[SC.LUG] Converting text files

Tue Oct 25 12:43:49 BST 2005

John Southern wrote:

>On Friday 21 October 2005 12:03, Dave Briggs wrote:
>  
>
>>Does anyone know of a quick way to make Project Gutenberg text files
>>actually readable?
>>
>>They always come with hard line breaks, meaning that if you want to
>>decrease the font size and whatnot to make printing a little cheaper, the
>>whole thing ends up looking utterly rubbish.
>>    
>>
>
>Downloading the html files would probably be the quickest way to achieve what 
>you want as already stated.
>
>However, let's try and write the perl line.
>We could remove all the new line characters from a file with
>
>perl -p -e "s/\n/ /" <test.txt >testb.txt
>
>this line uses test.txt as the input file and the 
>
>perl -e
>
>part tells it to evaluate a command rather than read in a perl script although 
>we could have easily written it as a script.
>The -p makes us print the result of each line after we have modified it to the 
>output.
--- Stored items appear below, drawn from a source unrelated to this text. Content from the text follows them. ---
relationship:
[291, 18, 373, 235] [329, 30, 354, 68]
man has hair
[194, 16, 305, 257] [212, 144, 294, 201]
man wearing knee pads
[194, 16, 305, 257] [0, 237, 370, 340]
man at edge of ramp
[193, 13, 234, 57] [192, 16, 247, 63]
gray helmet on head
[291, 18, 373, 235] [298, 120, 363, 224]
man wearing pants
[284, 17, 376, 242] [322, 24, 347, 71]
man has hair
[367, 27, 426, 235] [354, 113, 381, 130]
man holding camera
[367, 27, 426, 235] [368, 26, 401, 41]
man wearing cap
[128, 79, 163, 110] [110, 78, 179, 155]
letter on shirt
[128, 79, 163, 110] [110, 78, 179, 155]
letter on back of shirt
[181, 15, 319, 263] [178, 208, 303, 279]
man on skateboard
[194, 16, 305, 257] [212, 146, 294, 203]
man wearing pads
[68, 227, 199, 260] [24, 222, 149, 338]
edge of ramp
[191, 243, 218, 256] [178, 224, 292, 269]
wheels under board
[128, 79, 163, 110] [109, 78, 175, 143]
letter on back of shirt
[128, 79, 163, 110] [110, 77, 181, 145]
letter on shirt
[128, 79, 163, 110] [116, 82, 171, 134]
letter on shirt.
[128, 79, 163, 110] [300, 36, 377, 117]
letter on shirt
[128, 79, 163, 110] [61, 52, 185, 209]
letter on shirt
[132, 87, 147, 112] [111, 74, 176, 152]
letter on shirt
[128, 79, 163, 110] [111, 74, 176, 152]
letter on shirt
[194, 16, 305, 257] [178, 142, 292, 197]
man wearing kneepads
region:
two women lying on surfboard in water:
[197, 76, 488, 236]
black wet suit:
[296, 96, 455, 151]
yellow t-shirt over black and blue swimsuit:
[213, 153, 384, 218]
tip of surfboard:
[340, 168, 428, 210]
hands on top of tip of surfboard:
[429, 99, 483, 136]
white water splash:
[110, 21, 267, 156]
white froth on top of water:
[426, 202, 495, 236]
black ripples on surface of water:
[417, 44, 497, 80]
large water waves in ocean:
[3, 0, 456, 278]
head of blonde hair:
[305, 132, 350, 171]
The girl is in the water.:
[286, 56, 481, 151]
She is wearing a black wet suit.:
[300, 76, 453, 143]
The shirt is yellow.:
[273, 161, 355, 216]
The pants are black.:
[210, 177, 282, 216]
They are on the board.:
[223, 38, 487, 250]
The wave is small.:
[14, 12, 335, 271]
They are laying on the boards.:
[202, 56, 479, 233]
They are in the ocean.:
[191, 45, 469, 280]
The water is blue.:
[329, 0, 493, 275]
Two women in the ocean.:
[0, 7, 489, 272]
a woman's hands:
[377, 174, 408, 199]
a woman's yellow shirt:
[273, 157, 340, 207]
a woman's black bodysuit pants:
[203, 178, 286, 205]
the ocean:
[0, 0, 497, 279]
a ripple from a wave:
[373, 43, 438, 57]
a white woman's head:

In this case the testb.txt file.
>The actual code is a simple substitution regex to switch \n (the newline 
>character) for a space character.
>In practise this is a little too simple. where we have blank lines between 
>paragraphs we now just end up with double spaces.
>OK so a perl -p -e "s/  /\n/" <tesbt.txt >testc.txt
>would add back these new line characters at the paragraph breaks but we are 
>still left with other problems such as hyphenated characters.
>I have tried to think of an easy way to handle this but simply removing all 
>hyphens at the end of a line is not correct. Words split at a line end should 
>be hyphenated between sylables unless they are already hyphenated. Most 
>hyphenated words have been joined these days and so this remains the relms of 
>double barreled names. Thus Jones-Smith if split over a line end should not 
>end up
>
>Jones--
>Smith
>
>or even
>
>Jones-
>Smith
>
>but more correctly
>
>Jones
>Smith
>
>How you would correct this from a text file, I am not sure. Perhaps a search 
>through a dictionary file to look for hyphenated words would help.
>A quick check gives me cross-sectional as still hyphenated, but crossroad as 
>now a merged word.
>
>OK, is there a better way to do this type of filtering?
>
>John
>
>_______________________________________________
>SC mailing list
>SC at mailman.lug.org.uk
>http://mailman.lug.org.uk/mailman/listinfo/sc
>
>  
>
I got as far as attempting to see if the previous character was also a 
line break, if not remove. Though I was then so confused i did not get 
any further.
I was attempting to do:
perl -pi -e 's/(?<!\n)\n/ /g' <rel.txt  >new.rel.txt

Geoff